WHAT YOU SHOULD DO: A verbatim copy of the listing is what is needed, minus any pictures.

INFORMATION SHOWN:
· · · · ·
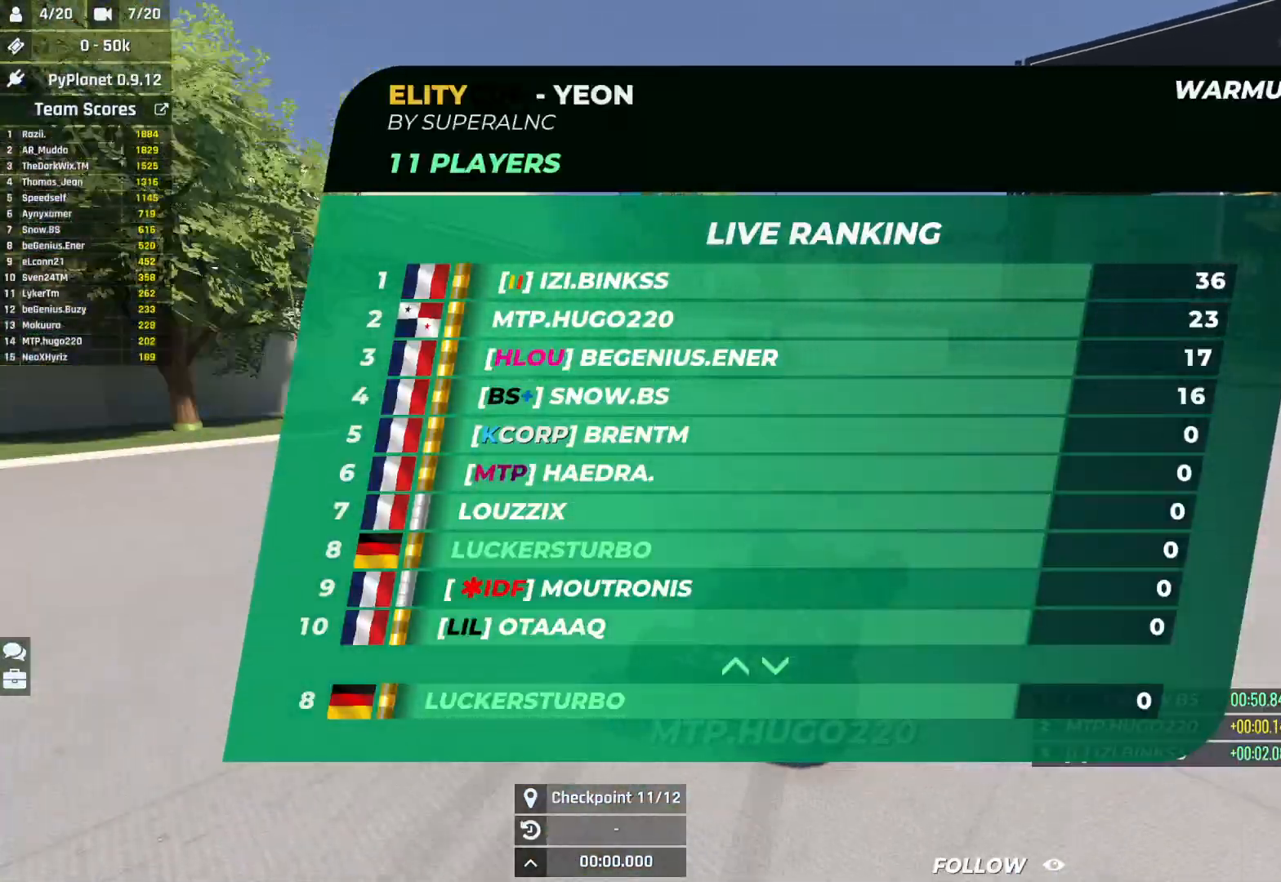
{"keys": ["right", "up"], "events": []}
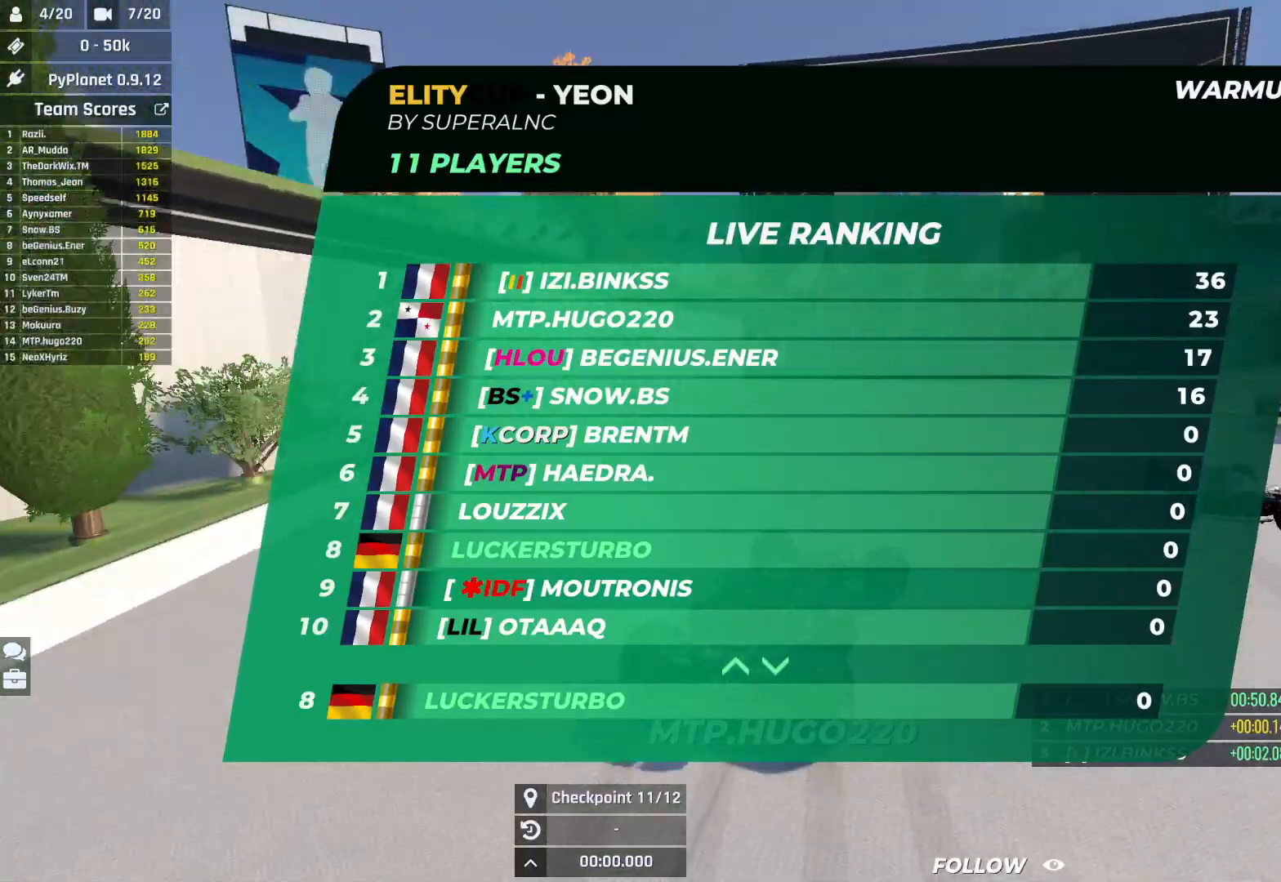
{"keys": ["right", "up"], "events": []}
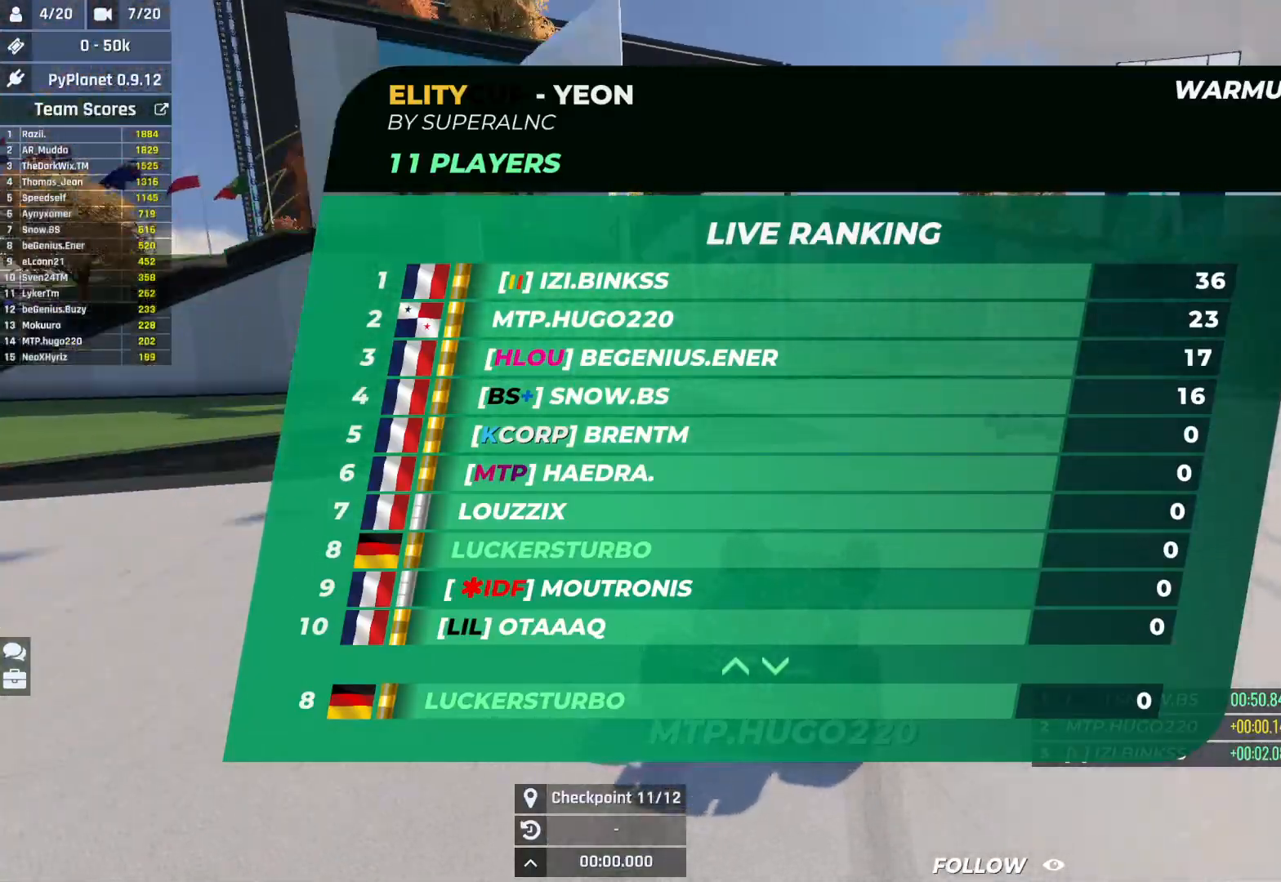
{"keys": ["right", "up"], "events": [[283, "right", "up"], [433, "right", "down"]]}
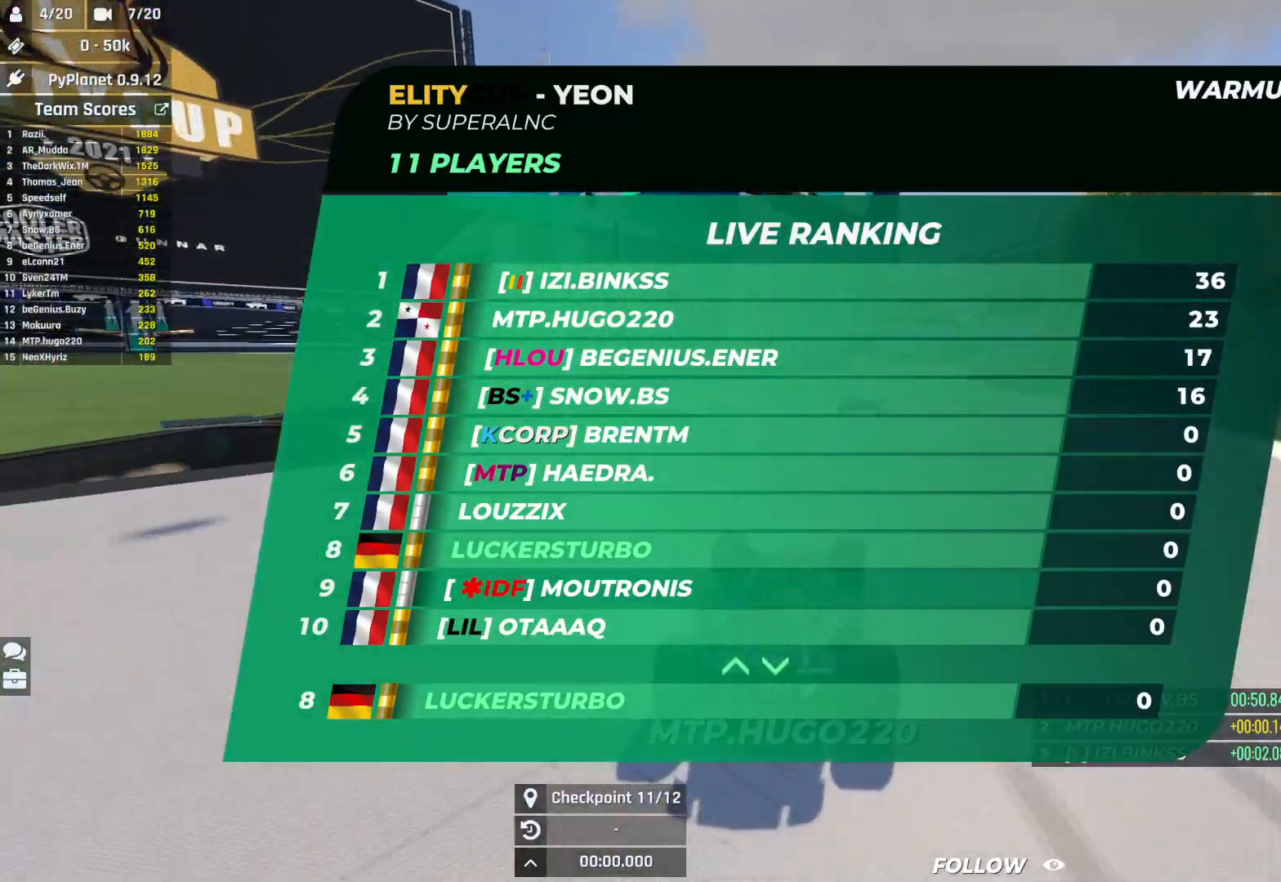
{"keys": ["right", "up"], "events": []}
· · · · ·
ANSWER SPACE:
{"keys": ["right", "up"], "events": []}
{"keys": ["right", "up"], "events": []}
{"keys": ["right", "up"], "events": [[283, "right", "up"], [433, "right", "down"]]}
{"keys": ["right", "up"], "events": []}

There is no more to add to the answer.